#### Document excerpt:

+---+

Efficient scale-up and manufacture of mAbs for diagnostics
Watch this on-demand webinar to learn more about a commercial-scale approach to monoclonal antibody production
6 Jan 2022Monoclonal antibodies (mAbs) are used extensively in the diagnostics industry, where their superior selectivity and binding greatly increases the robustness of such tests.
In contrast to the manufacturing of therapeutic mAbs, where a single product is made in large batches, the diagnostic industry tends towards multiple products made in small-volume batches. This can create the perception that a scaled-up R&D process will be suitable for commercial production, both from a quality and economic standpoint. However, typically, this is not the case.
In this SelectScience webinar, Dr. Paul Beckett, Technical Applications Consultant at Merck KGaA Darmstadt Germany, explores the key considerations for scaleup and provides insights into large-scale production technologies.
Watch on demandRead on for highlights from the live Q&A session or register to watch the webinar at a time that suits you.
In the tangential flow filtration (TFF) system, what is the impact of increasing the cassette area on the scale-up of other parameters?
PB: One of the parameters you can alter is the amount of meters squared that you can install in the system. The impact of increasing this is that you just need to match it with the rest of the normalized parameters. If I was to go from 5-meters squared to 20-meters squared, the actual flow rate you need to apply to that will be four times higher. However, on paper, this is normalized to liters per minute, per meter squared. Therefore, that would be six liters per minute, per meter squared, and the actual flow rate, the volumetric flow rate, will be four times higher. Now, that becomes an issue when we start running into pump issues. Larger-scale devices have a much more limited pump window. You’ve got to be careful because all the numbers stay the same, but the actual flows, the actual engineering constraints, change substantially.
In the case of the TFF system, we can increase the number of meters squared inside the system, as long as the rest of the system can keep up with it.
Can you explain the safety factor considerations and how you would implement these?
PB: This depends on where in the process you are. In the case of TFF, when you do your process development, you will find the minimum time that you need to do a particular process. For example, when you do the process development, you may work out that you need 15-meter squared of membrane to do this in four hours. Now, you could just use 50-meter squared of membrane for that, and do it in four hours, but that gives you no safety factor whatsoever. This means that if there was something different about that process, some of the feed was inconsistent or there's a temperature change, it's not going to take four hours anymore. This could have all sorts of problems for the scheduling, and potentially with things like final filtration. It could even be a validation and regulatory issue where time is critical to the specification.
To mitigate this, what we do is we work out what is called an A-min, so that is a minimum area that we need to achieve that. Then we add the safety factor on top of that. Now, in the case of TFF, for final formulation, that safety factor is typically 20%, as a rule of thumb . We don't go much bigger than that, because, again, it affects process time and gets expensive to add a lot of membrane, which you don't necessarily need. What is critical is that minimum area that you use needs to be clarified and it needs to be done on a worst-case feedstock to know if everything else goes wrong, what is the absolute minimum error you need to do to get this process to be within specification. When you've got that, you then add the safety factor on top of that purely as assurance.

+---+

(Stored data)
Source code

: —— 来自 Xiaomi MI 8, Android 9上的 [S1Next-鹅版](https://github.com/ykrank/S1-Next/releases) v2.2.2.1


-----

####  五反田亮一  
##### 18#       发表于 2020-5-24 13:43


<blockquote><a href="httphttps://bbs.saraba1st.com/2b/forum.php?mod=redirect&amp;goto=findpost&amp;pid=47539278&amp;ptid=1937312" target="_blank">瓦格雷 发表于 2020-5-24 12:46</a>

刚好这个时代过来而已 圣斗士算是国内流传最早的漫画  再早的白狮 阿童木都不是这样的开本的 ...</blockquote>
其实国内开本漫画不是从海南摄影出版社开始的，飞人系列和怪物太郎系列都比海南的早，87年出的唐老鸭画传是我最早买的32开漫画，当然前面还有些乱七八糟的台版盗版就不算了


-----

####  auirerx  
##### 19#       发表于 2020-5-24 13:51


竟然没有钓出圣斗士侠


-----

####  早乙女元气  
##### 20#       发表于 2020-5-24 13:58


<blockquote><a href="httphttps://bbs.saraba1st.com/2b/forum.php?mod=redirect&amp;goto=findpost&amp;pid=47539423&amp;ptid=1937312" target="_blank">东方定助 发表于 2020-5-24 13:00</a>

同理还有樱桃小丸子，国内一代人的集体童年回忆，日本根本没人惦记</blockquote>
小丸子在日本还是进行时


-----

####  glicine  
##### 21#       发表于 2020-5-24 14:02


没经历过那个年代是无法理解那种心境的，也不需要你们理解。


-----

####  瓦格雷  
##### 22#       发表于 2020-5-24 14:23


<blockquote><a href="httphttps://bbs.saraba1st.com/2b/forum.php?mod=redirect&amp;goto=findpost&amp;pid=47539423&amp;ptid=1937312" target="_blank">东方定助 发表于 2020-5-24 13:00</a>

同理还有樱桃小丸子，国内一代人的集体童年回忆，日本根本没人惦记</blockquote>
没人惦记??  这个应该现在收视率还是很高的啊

+---+

#### Tasks to perform:
**a.** Can you sum up the article on scaling up mAb manufacture in two sentences?
**b.** Could you reproduce, word for word, the stretch of the article on scaling up mAb manufacture from "In this SelectScience" through "large-scale production technologies."?

#### Answer list:
**a.** Monoclonal antibodies are used extensively in diagnostics, an industry that tends toward many products made in small batches, which can suggest that a scaled-up R&D process will suit commercial production, though typically it does not. In a SelectScience webinar Q&A, Dr. Paul Beckett of Merck KGaA explains that enlarging a TFF system's membrane area leaves the normalized parameters unchanged but raises the actual flow rates, and that a safety factor, typically 20% for final formulation, is added on top of a minimum area determined on worst-case feedstock.

**b.**
In this SelectScience webinar, Dr. Paul Beckett, Technical Applications Consultant at Merck KGaA Darmstadt Germany, explores the key considerations for scaleup and provides insights into large-scale production technologies.